URT is currently racing through the build of our carbon fibre monocoque - the major chassis section from the front wheels to the middle of the car. The word monocoque literally means "single shell", and is a thick load-bearing skin that forms both outer surface and chassis in one.
The monocoque has to carry the cockpit (and me!), the rocket oxidizer tank containing one tonne of hydrogen peroxide, the front suspension and steering sub-assembly, and the jet engine intake. It's a busy piece of the car.
It also has to provide the strength in the centre of our six-tonne vehicle (7.5 tonnes with fuel) and withstand some pretty extreme forces: aerodynamic loads of up to 12 tonnes per square metre, and acceleration and deceleration loads of up to 3g (three times the force of gravity).
To picture 3g, imagine driving at 60mph - and then stopping dead in one second. That's a 3g deceleration. You'll rapidly realize that the only way to achieve this is to crash into something (don't try this at home) - and Bloodhound is going to be subjected to this much load on every high-speed run.
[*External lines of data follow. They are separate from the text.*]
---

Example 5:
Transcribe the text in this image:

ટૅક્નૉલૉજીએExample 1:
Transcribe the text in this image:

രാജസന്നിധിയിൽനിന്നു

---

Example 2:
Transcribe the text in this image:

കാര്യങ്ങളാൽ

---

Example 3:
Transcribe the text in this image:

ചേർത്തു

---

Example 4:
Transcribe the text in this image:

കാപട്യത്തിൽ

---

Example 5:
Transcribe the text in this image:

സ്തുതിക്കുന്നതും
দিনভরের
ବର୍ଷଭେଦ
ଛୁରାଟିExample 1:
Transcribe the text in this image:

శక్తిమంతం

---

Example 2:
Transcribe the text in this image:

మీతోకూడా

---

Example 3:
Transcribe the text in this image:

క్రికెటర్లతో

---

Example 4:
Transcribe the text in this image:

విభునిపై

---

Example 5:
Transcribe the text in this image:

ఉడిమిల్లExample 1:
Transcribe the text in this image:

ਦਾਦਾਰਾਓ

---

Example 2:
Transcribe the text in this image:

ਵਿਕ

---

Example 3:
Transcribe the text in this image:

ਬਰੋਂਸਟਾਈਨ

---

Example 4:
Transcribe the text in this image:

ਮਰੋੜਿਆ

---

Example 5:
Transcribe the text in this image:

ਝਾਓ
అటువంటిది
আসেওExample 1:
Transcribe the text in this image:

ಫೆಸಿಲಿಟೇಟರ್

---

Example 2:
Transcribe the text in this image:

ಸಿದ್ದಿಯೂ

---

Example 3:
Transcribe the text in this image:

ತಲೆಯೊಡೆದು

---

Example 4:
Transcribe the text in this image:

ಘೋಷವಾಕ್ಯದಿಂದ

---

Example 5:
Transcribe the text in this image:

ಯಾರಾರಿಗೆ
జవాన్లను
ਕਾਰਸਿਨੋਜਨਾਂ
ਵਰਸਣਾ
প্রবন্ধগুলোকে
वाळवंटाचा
Our suspension consists of independent double wishbones - in other words, each wheel has its own suspension, which consists of two horizontal V-shaped brackets, one above the other, hinged on the side of the car.
This sophisticated suspension will ensure precise control of the car on the desert: the surface is very smooth, but no surface is perfectly flat and there is no such thing as a small bump at 1,000mph. The wishbones (the V-brackets) move up and down on bearings. A normal race car bearing is about the size of a marble, while Bloodhound's is closer to the size of an apple. Big loads, big bearings.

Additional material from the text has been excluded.